EXTRACT TO READ:
==============================

According to agronomist Vasyl Lishchuk from Starokostiantyniv, he “taught one of his daughters to read at three years of age, his younger son at two, and his granddaughter Karina could read many words before she turned one.”
And this is the absolute truth. An avid autodidact, Lishchuk applied his experience in the Zironka (Starlet) kindergarten that Karina attends. Nursery group instructor Halyna Dashchuk who tutors children from a year and a half to three assured us that all twenty-six of her pupils can read “with different degrees of proficiency — there are children who can read faster than the others, you know. As for Karina, no one can match her — she reads the fastest of all.”
NOT A THEORY BUT AT LEAST AN IDEA
At three years of age, Halyna Dashchuk’s children are later enrolled in the 3 to 4-year age group taught by Halyna Sokirchenko. She says all she has to do is to give some final polish to the reading skills taught by her colleague.

==============================

RECORD EXCERPTS:
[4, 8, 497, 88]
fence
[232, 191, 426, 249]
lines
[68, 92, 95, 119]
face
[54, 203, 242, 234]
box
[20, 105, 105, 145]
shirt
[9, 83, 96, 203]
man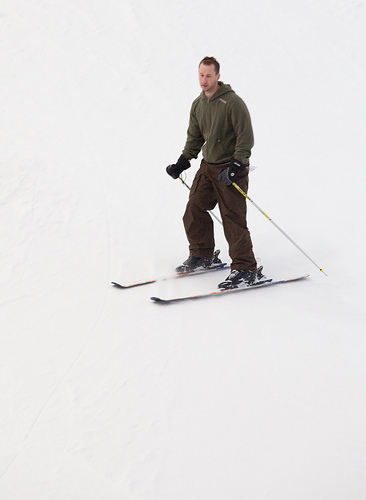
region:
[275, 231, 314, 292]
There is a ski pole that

==============================

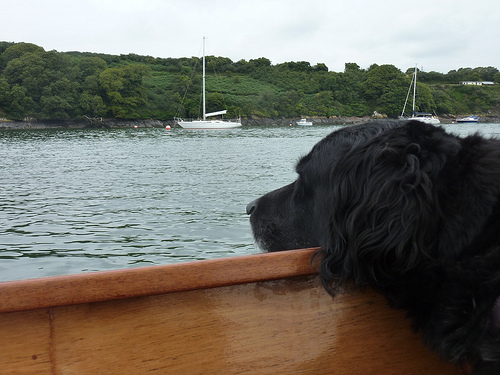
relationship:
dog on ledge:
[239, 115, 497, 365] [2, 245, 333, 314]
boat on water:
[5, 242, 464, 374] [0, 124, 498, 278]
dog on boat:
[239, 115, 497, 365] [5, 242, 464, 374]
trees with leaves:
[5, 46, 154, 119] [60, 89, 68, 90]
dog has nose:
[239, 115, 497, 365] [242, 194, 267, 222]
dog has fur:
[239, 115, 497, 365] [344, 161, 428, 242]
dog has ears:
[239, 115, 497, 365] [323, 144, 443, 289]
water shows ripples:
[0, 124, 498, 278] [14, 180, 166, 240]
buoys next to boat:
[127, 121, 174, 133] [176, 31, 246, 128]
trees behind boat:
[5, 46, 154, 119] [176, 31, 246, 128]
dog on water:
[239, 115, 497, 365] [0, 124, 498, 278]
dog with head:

==============================

THINGS TO DO:
(A) Answer these from the text on early reading:
(i) At what age did Vasyl Lishchuk teach his younger son to read?
(ii) How many pupils does Halyna Dashchuk have?
(iii) Which age group does Halyna Sokirchenko teach?
(B) Write out the passage of the text on early reading between "NOT A THEORY" and "by her colleague.", inclusive, with no changes.
The lines have no role here.

SOLUTION SET:
(A)
(i) At two.
(ii) Twenty-six.
(iii) The 3 to 4-year age group.

(B)
NOT A THEORY BUT AT LEAST AN IDEA
At three years of age, Halyna Dashchuk’s children are later enrolled in the 3 to 4-year age group taught by Halyna Sokirchenko. She says all she has to do is to give some final polish to the reading skills taught by her colleague.